PROBLEM STATEMENT: For every line below, output the text exactly and leave out images.

BEGIN

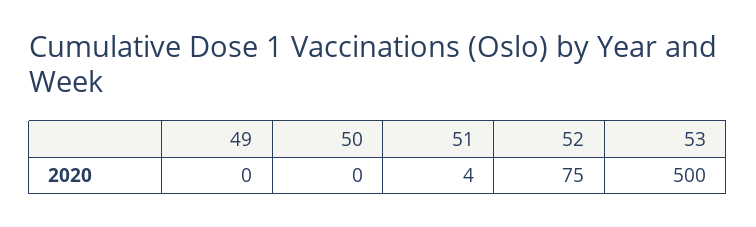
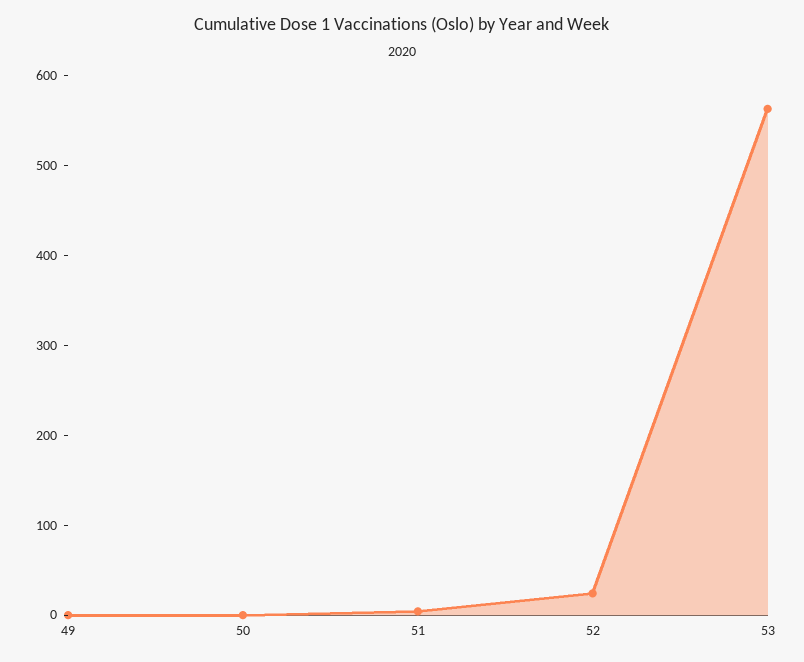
52: 75 -> 20
53: 500 -> 560

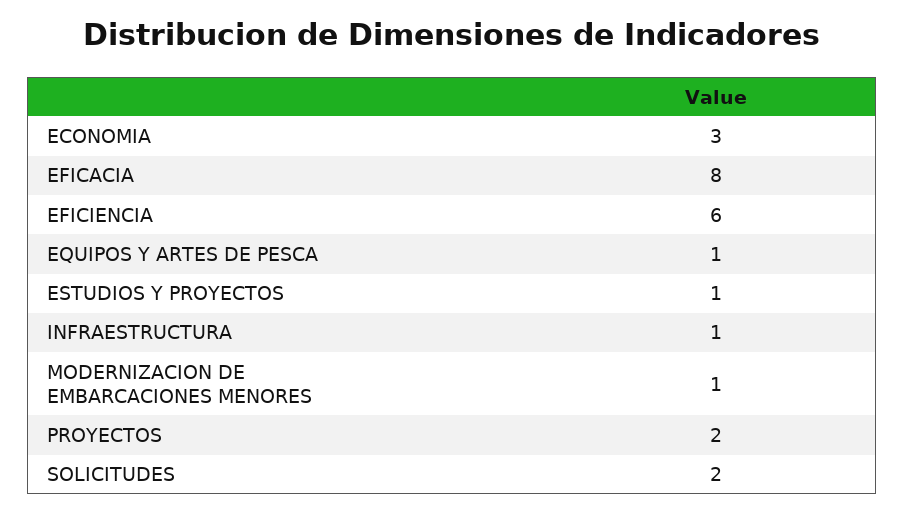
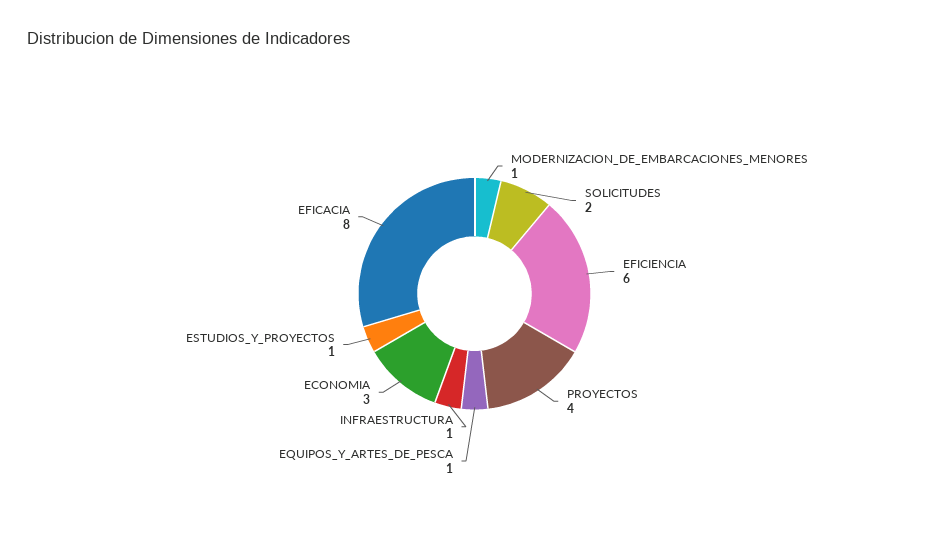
PROYECTOS: 2 -> 4

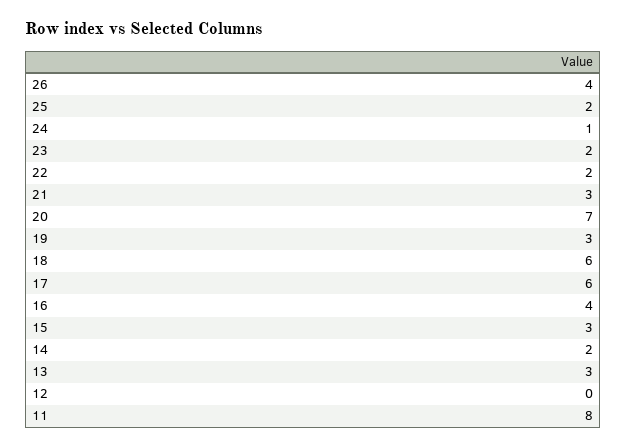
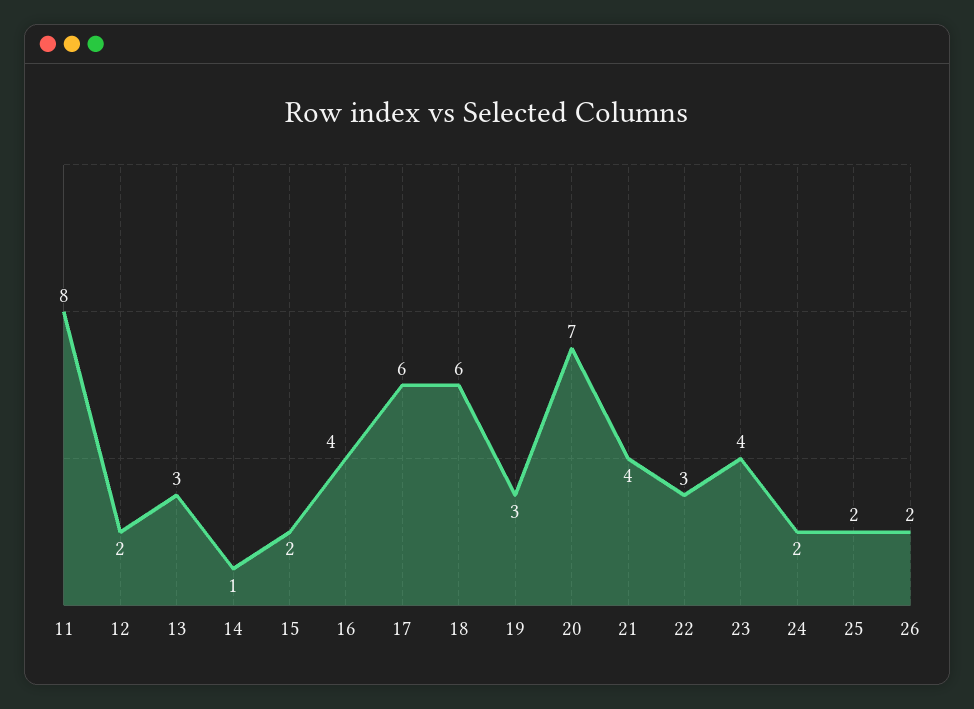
26: 4 -> 2
24: 1 -> 2
23: 2 -> 4
22: 2 -> 3
21: 3 -> 4
15: 3 -> 2
14: 2 -> 1
12: 0 -> 2

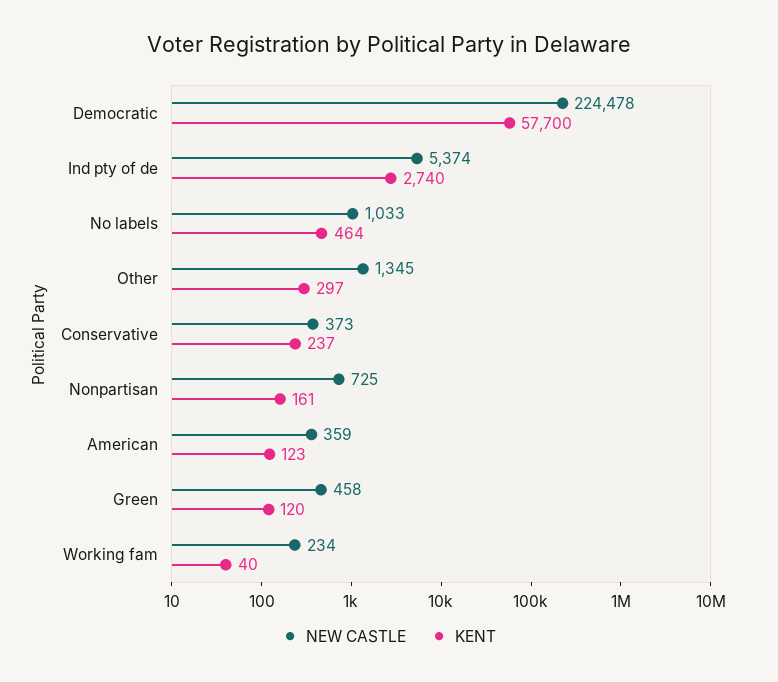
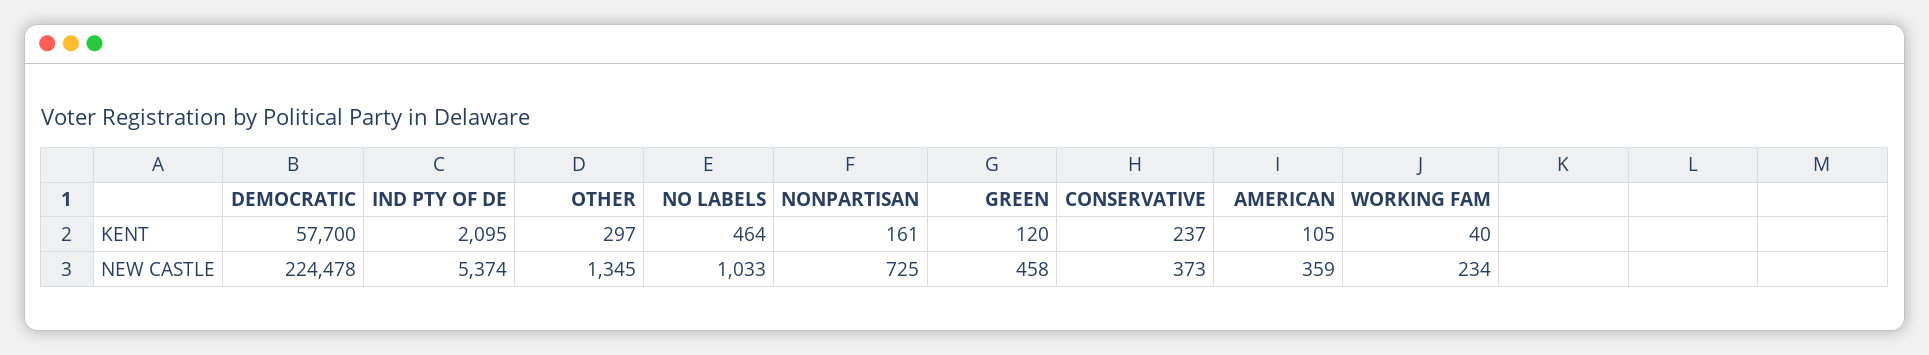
KENT, Ind pty of de: 2740 -> 2095
KENT, American: 123 -> 105

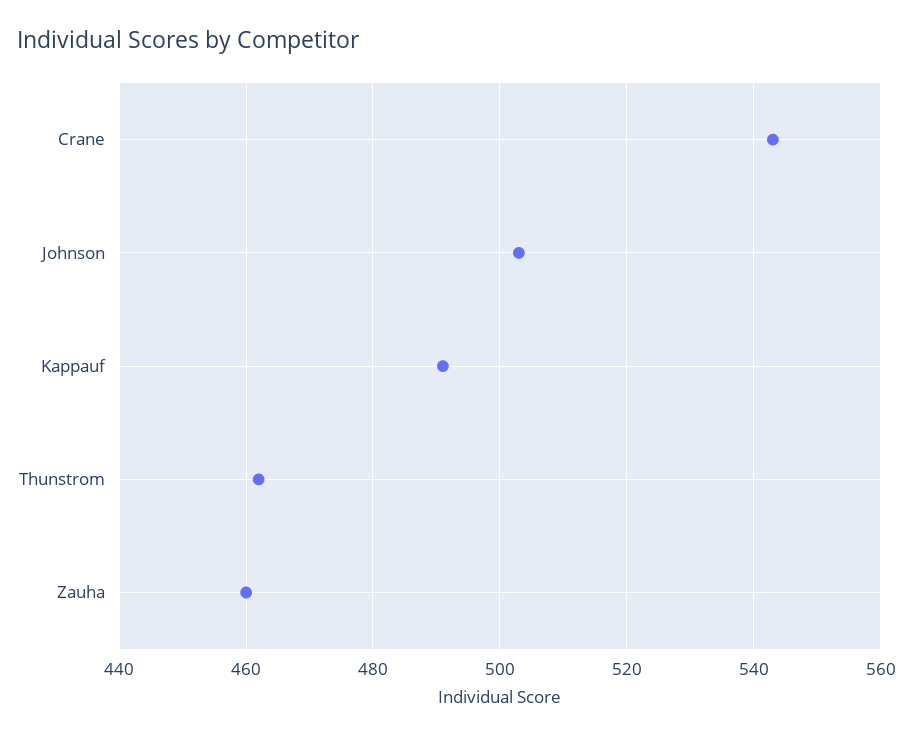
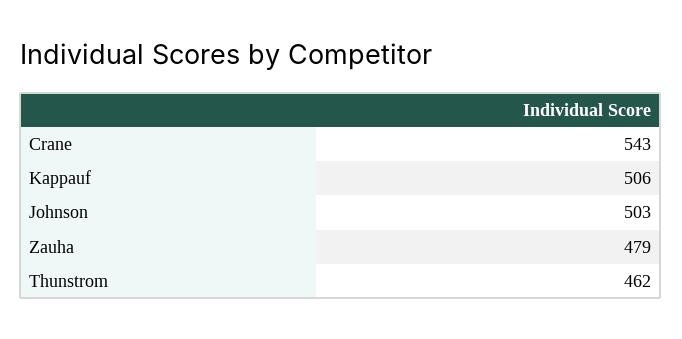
Kappauf: 490 -> 506
Zauha: 460 -> 479

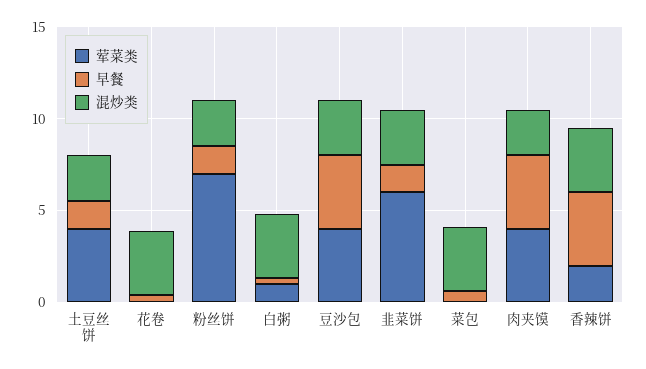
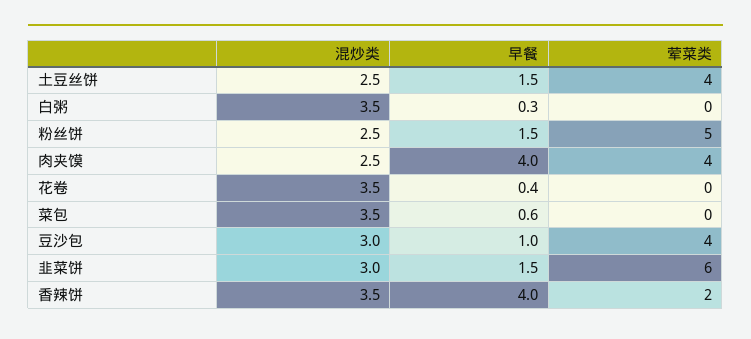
荤菜类, 粉丝饼: 7 -> 5
荤菜类, 白粥: 1 -> 0
早餐, 豆沙包: 4 -> 1

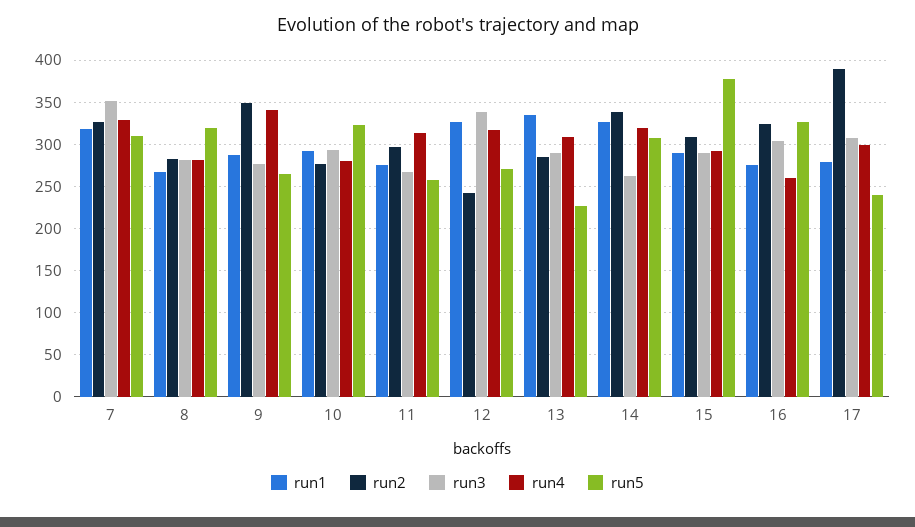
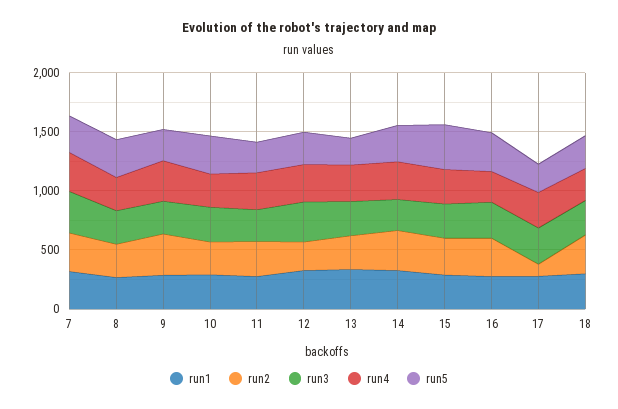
run2, 17: 390 -> 100
run1, 18: none -> 300
run2, 18: none -> 300
run3, 18: none -> 300
run4, 18: none -> 300
run5, 18: none -> 300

END

OUTPUT OF THE EXERCISE:
52: 75 -> 20
53: 500 -> 560

PROYECTOS: 2 -> 4

26: 4 -> 2
24: 1 -> 2
23: 2 -> 4
22: 2 -> 3
21: 3 -> 4
15: 3 -> 2
14: 2 -> 1
12: 0 -> 2

KENT, Ind pty of de: 2740 -> 2095
KENT, American: 123 -> 105

Kappauf: 490 -> 506
Zauha: 460 -> 479

荤菜类, 粉丝饼: 7 -> 5
荤菜类, 白粥: 1 -> 0
早餐, 豆沙包: 4 -> 1

run2, 17: 390 -> 100
run1, 18: none -> 300
run2, 18: none -> 300
run3, 18: none -> 300
run4, 18: none -> 300
run5, 18: none -> 300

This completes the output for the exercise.